EXERCISE INSTRUCTIONS: From the first line onward, reproduce the records exactly; the final line to include is the one holding "(Sorry, he has".

[Saved data entries]
↓↓↓
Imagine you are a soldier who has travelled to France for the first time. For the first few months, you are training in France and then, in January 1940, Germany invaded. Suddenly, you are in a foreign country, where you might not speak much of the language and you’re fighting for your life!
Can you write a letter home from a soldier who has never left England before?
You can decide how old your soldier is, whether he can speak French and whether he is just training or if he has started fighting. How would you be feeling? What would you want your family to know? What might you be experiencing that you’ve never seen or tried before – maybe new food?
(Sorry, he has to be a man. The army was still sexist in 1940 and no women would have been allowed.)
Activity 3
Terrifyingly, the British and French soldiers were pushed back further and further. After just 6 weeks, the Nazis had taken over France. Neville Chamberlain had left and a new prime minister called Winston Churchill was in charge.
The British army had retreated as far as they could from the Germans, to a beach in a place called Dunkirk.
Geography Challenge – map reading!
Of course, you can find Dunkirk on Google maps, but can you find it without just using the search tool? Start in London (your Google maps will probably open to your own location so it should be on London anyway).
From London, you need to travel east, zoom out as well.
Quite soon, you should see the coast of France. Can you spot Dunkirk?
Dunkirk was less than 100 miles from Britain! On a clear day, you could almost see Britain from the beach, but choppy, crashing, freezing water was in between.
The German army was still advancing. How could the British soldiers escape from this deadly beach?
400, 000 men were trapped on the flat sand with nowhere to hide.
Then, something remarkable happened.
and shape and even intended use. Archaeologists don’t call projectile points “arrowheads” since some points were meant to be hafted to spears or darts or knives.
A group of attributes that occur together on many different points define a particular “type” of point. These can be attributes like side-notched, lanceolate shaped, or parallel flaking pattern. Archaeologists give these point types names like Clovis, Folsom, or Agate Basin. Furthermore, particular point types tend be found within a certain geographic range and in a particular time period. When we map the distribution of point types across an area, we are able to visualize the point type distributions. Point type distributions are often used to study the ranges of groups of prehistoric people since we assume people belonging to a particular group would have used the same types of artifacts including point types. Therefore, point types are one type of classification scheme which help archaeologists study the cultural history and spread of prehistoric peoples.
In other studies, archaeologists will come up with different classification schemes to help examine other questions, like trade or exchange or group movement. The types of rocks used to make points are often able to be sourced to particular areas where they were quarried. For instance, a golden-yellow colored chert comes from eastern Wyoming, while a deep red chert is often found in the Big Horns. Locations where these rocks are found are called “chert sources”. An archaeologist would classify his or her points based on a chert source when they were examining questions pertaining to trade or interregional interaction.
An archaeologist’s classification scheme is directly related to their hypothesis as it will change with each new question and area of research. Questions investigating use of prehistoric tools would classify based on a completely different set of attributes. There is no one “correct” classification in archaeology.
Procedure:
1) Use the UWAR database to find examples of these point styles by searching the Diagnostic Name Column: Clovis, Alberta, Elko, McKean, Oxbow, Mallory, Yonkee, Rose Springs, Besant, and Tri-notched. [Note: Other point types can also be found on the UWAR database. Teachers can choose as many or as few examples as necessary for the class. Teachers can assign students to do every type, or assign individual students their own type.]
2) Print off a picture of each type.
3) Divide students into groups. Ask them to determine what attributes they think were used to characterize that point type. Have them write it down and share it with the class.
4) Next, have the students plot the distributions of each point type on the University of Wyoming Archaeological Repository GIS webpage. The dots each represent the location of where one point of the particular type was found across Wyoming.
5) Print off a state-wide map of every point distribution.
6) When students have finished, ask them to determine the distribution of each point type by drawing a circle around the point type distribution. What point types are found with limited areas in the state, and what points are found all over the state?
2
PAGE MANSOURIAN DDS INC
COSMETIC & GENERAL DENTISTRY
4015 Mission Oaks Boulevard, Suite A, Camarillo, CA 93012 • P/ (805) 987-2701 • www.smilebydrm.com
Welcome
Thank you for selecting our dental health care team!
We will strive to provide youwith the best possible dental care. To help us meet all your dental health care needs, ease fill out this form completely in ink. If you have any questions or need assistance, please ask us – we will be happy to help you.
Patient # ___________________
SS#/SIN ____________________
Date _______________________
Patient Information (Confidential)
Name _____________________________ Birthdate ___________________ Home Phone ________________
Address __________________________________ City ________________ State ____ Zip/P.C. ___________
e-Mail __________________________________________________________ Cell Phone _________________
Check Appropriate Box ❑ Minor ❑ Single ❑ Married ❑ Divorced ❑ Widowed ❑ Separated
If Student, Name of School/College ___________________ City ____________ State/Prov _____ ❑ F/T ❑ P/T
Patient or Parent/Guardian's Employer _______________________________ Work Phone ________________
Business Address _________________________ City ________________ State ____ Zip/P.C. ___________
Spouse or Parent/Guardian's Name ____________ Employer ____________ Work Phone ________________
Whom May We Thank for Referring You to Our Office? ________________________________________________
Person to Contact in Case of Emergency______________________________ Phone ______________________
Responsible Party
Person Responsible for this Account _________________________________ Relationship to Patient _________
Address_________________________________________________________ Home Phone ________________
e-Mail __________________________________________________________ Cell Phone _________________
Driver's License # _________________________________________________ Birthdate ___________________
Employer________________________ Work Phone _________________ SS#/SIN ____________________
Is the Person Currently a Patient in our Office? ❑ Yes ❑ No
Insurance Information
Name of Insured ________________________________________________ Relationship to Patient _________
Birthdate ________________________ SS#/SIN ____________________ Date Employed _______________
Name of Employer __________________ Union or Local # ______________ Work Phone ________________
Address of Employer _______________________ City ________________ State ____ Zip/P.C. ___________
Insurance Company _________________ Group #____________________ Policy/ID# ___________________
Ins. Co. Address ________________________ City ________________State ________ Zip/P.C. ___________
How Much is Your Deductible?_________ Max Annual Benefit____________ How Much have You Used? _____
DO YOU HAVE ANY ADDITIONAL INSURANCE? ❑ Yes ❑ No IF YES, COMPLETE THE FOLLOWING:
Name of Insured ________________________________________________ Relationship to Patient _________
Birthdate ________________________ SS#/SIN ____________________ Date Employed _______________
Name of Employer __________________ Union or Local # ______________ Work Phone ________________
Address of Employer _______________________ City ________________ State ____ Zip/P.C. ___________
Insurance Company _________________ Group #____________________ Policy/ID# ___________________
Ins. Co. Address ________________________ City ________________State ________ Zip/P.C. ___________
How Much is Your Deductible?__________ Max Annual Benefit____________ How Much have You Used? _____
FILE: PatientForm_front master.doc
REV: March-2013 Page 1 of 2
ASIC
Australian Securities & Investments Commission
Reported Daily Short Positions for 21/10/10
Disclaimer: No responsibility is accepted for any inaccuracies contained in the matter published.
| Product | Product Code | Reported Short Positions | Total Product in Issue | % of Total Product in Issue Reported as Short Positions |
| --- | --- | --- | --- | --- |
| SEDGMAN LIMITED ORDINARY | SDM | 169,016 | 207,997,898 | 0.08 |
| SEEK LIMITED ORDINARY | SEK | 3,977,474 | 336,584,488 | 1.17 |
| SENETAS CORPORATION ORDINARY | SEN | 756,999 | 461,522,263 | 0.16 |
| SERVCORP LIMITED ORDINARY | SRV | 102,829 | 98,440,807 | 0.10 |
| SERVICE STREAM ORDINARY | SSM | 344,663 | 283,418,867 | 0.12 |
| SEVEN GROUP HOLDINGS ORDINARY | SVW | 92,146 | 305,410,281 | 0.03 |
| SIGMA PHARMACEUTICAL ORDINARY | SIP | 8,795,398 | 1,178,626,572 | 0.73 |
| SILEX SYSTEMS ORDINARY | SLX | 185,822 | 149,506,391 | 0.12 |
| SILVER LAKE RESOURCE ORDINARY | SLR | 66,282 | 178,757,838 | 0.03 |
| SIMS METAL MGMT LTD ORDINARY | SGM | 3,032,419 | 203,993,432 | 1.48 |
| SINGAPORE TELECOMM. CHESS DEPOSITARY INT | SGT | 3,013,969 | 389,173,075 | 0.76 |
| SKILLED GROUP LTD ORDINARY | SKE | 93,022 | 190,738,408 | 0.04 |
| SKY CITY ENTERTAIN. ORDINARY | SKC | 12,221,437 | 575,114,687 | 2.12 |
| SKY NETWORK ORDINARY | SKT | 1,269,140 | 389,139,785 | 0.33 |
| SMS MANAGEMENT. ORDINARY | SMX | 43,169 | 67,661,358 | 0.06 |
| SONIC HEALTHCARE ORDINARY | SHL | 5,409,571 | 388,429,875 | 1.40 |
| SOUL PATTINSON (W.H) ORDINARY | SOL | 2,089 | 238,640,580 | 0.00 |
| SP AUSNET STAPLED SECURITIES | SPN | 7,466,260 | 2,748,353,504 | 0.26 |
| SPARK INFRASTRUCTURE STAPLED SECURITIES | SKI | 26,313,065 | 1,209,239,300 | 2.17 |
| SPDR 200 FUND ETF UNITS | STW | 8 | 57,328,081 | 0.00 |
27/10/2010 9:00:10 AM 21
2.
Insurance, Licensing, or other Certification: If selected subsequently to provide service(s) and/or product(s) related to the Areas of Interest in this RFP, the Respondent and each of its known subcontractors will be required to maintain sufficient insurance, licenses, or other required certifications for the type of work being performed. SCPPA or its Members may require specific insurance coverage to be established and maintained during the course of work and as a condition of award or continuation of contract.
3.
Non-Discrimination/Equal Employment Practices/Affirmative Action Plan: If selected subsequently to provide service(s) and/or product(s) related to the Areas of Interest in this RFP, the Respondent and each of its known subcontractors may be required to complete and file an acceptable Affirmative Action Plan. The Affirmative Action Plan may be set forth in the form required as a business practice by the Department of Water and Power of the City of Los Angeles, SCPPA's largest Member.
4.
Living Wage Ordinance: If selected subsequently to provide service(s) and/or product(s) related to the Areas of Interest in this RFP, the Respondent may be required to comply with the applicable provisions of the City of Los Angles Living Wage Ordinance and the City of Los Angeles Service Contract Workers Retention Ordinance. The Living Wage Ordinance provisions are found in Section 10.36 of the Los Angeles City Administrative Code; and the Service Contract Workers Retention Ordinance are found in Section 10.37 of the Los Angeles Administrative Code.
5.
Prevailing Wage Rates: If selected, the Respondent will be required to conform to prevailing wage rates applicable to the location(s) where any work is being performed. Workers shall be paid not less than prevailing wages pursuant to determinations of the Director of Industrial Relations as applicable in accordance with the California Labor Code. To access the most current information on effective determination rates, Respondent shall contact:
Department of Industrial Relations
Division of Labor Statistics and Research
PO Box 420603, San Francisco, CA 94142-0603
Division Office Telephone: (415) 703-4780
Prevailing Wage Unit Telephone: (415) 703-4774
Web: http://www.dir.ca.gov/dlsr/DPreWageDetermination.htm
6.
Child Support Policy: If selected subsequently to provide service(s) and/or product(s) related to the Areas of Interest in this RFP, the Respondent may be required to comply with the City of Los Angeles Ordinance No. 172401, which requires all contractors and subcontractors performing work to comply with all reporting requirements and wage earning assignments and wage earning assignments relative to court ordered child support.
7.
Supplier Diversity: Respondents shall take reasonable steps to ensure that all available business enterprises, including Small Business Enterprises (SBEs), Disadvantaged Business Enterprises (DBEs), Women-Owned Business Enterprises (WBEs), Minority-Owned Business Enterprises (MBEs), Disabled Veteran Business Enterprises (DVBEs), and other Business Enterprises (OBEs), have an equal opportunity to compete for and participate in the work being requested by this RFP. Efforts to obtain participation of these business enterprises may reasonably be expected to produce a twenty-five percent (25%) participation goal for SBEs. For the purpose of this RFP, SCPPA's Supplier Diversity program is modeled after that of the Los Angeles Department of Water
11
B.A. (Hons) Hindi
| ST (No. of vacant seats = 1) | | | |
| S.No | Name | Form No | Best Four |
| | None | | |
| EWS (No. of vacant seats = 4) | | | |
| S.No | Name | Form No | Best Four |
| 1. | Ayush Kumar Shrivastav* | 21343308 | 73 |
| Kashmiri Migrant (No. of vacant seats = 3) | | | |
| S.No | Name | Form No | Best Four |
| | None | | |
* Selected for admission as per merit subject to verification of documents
↑↑↑
RESPONSE TO THE TASK:
Imagine you are a soldier who has travelled to France for the first time. For the first few months, you are training in France and then, in January 1940, Germany invaded. Suddenly, you are in a foreign country, where you might not speak much of the language and you’re fighting for your life!
Can you write a letter home from a soldier who has never left England before?
You can decide how old your soldier is, whether he can speak French and whether he is just training or if he has started fighting. How would you be feeling? What would you want your family to know? What might you be experiencing that you’ve never seen or tried before – maybe new food?
(Sorry, he has to be a man. The army was still sexist in 1940 and no women would have been allowed.)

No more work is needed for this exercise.